"terror is easier to face than confusion", he said

i’ve been reading the analysis of dick cheney’s speech to the AEI last week. wondering at the horror of the torture committed in afghanistan, abu ghraib and guantanamo. at the attempts to justify it, deny it.

and feeling powerless despair. we call it inhumane. but it was humans who did it. authourised it. legal-eased it. and there seems nothing but silence with which to respond. wordless in the face of images indicting us with just how far we humans will go to prove our might, our power, our authority, our triumph over the will of another. and as we rob the other of their dignity, strip it, beat it, break it, we lose our own…

i think of my infant nephew and feel the conflict of welcoming him into this world. for there is goodness and beauty but there is so much else besides. so many whose lives are marked by sadness, pain, suffering, horror. for whom this place is hell. i see the images of naked men, hooded, taunted by dogs, leashed, bound, and i think of this tiny boy starting out on his journey and wonder at what he will make of this world. wondering at what his life will be for… and if we can only tell him and his sister that we are present to a kingdom of beauty if we look the other way….

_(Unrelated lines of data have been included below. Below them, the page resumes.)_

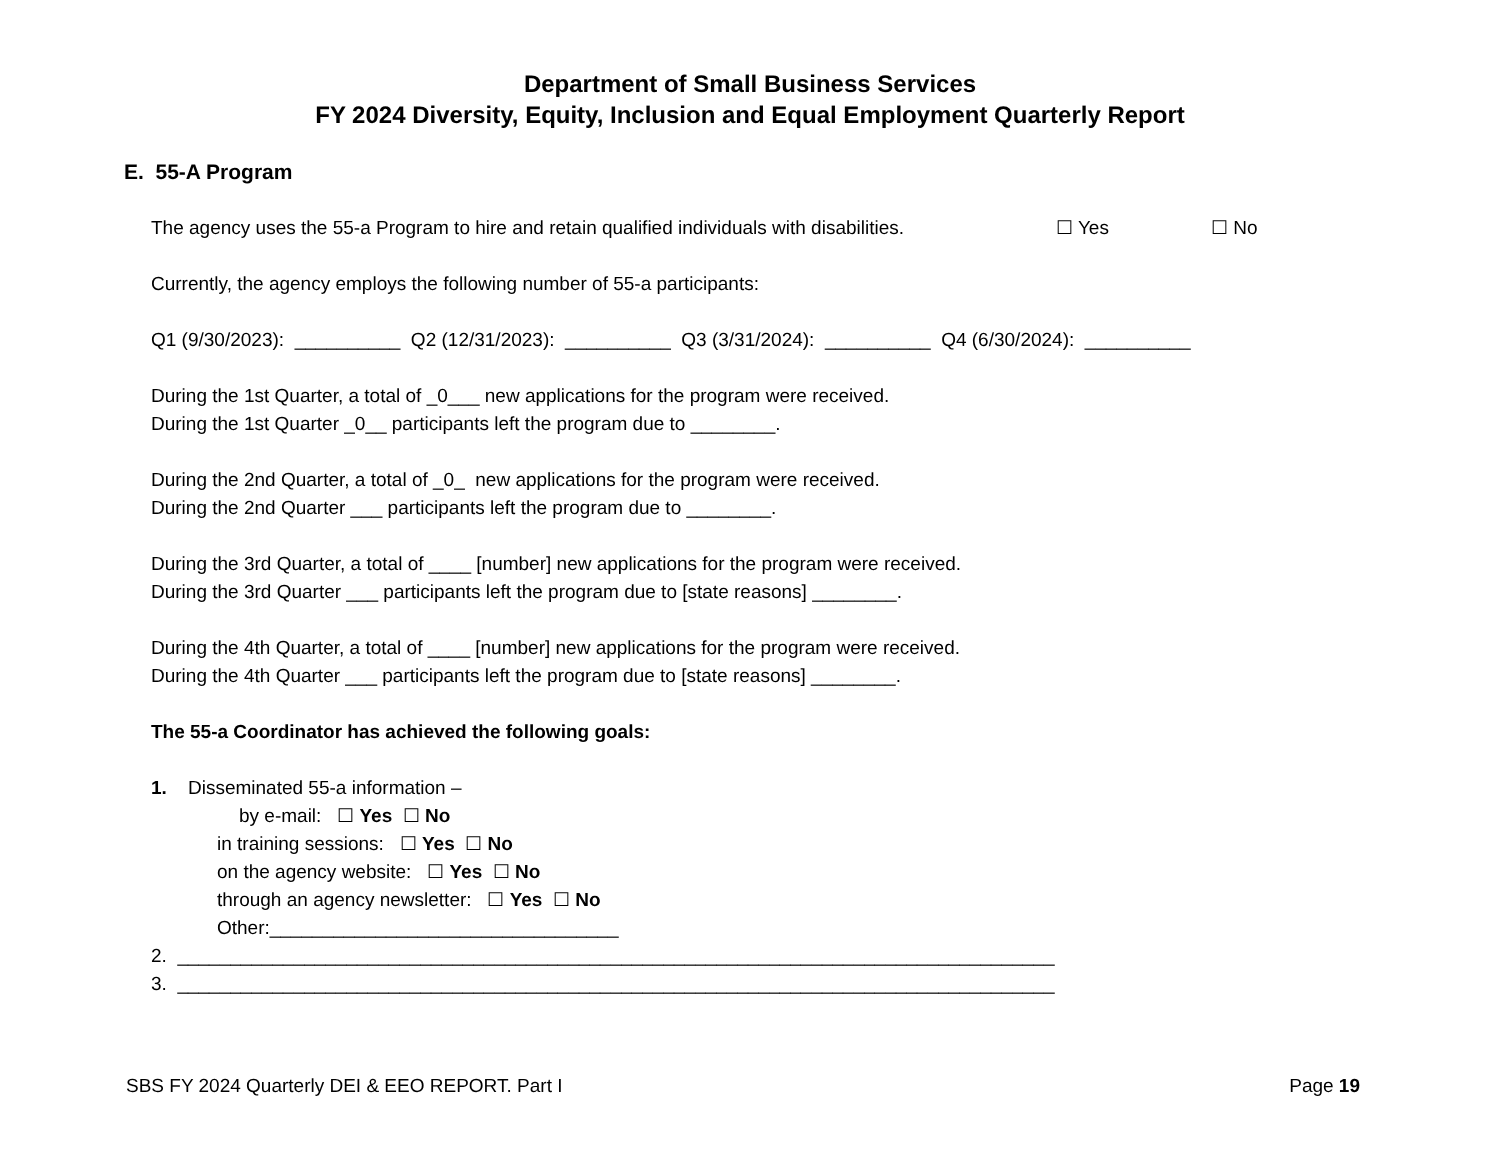Department of Small Business Services
FY 2024 Diversity, Equity, Inclusion and Equal Employment Quarterly Report
E. 55-A Program
The agency uses the 55-a Program to hire and retain qualified individuals with disabilities. ☐ Yes ☐ No
Currently, the agency employs the following number of 55-a participants:
Q1 (9/30/2023): __________ Q2 (12/31/2023): __________ Q3 (3/31/2024): __________ Q4 (6/30/2024): __________
During the 1st Quarter, a total of _0___ new applications for the program were received.
During the 1st Quarter _0__ participants left the program due to ________.
During the 2nd Quarter, a total of _0_ new applications for the program were received.
During the 2nd Quarter ___ participants left the program due to ________.
During the 3rd Quarter, a total of ____ [number] new applications for the program were received.
During the 3rd Quarter ___ participants left the program due to [state reasons] ________.
During the 4th Quarter, a total of ____ [number] new applications for the program were received.
During the 4th Quarter ___ participants left the program due to [state reasons] ________.
The 55-a Coordinator has achieved the following goals:
1. Disseminated 55-a information –
by e-mail: ☐ Yes ☐ No
in training sessions: ☐ Yes ☐ No
on the agency website: ☐ Yes ☐ No
through an agency newsletter: ☐ Yes ☐ No
Other:_________________________________
2. ___________________________________________________________________________________
3. ___________________________________________________________________________________
SBS FY 2024 Quarterly DEI & EEO REPORT. Part I Page 19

i think of the persisting scandal in the british parliament threatening to topple a government and i think of the abuse of so many at the hands of the irish church, of mass rape and mutilation of girls in Africa, which ilke enhanced interrogation appears to threaten no one. i can’t help but wonder that the expenses scandal is but distraction. and matters more to people because it came out of their pocket but does not affect their conscience. it’s perhaps not ethic that drives us but (love of) money. ethic should not be found on a sliding scale but this seems disproportionately scandalous… perhaps we choose our outrage by what we are willing to face. by what we are willing to pay attention to.

and in truth i fear all this is little more than a distraction from other things more personal that are pressing in unexpectedly and rubbing at wounds i thought i’d moved past. i feel the all too familiar claustrophobia setting in and i’ve been struggling not to resort to counting the hours ’til i can run. retreat to safer soil and be away from the triggers currently setting off tiny explosions of grief. it’s not funny how the total degradation of strangers never cuts quite as sharp as the mere slights of others against us. even the words and actions we choose to see as slights, whether intended as such or not. and usually not.

but it feels upsetting to feel oneself regressing and in need of retreat. especially when surrounded by lovely, beautiful people. and then grace comes in and i don’t know what to do with it either. feeling close to the brink, with it all caught up in my chest, trying to mask the twist of feelings keeping me from breathing easy…

i got to be at tuesday group last night. the unexpected chance to see mo and lynn’s soft smiles was balm. we sat and read tobit chapters 3 and 4. tobit and sarah both pray to YHWH to have their lives taken from them, believing it better to be dead than bear the insults of others. both pushed to the brink by scorn and shame. and like them, i pray. in tears. because sometimes tears are the best prayers we have next to silence. i pray perhaps not for death, but for release from shame and anger and hurt.

when i touch the tiny wooden cross at my throat, i think, this is what we do… and i am no different than the rest…

LB

indigo hosannas

this poem from today’s writer’s almanac reminded me of the garden at the degrazia gallery/house in tucson. adoring love drips from the page… timeless, dazzling devotion

Wind chimes ping and tangle on the patio.
In gusty winds this wild, sparrow hawks hover
and bob, always the crash of indigo
hosannas dangling on strings. My wife ties copper
to turquoise from deserts, and bits of steel
from engines I tear down. She strings them all
like laces of babies’ shoes when the squeal
of their play made joyful noise in the hall.

Her voice is more modest than moonlight,
like pearl drops she wears in her lobes.
My hands find the face of my bride.
I stretch her skin smooth and see bone.
Our children bring children to bless her, her face
more weathered than mine. What matters
is timeless, dazzling devotion—not rain,
not Eden gardenias, but cactus in drought,
not just moons of deep sleep, not sunlight or stars,
not the blue, but the darkness beyond.

– “The Waltz We Were Born For” by Walt McDonald, from Blessings the Body Gave. © Ohio State University Press, 1998.

love was never meant to be restrained or reserved… at least not to a 4 like me. i wonder if mcdonald is a 4… seeing beauty in the darkness beyond

LB

when the night has come…

and the land is dark
and the moon
is the only light we see
no i won’t be afraid
no i won’t be afraid
just as long
as you stand
stand by me

it’s curious how singing helps us feel safer in the dark. this video (served up on the daily dish) seemed like an invitation to have faith and solidarity as we wait for what we hope will come…

Stand By Me from David Johnson on Vimeo.

so, ’til the new dawn easters in, i’ll keep watch. you, find some rest. i’ll try and sing softly.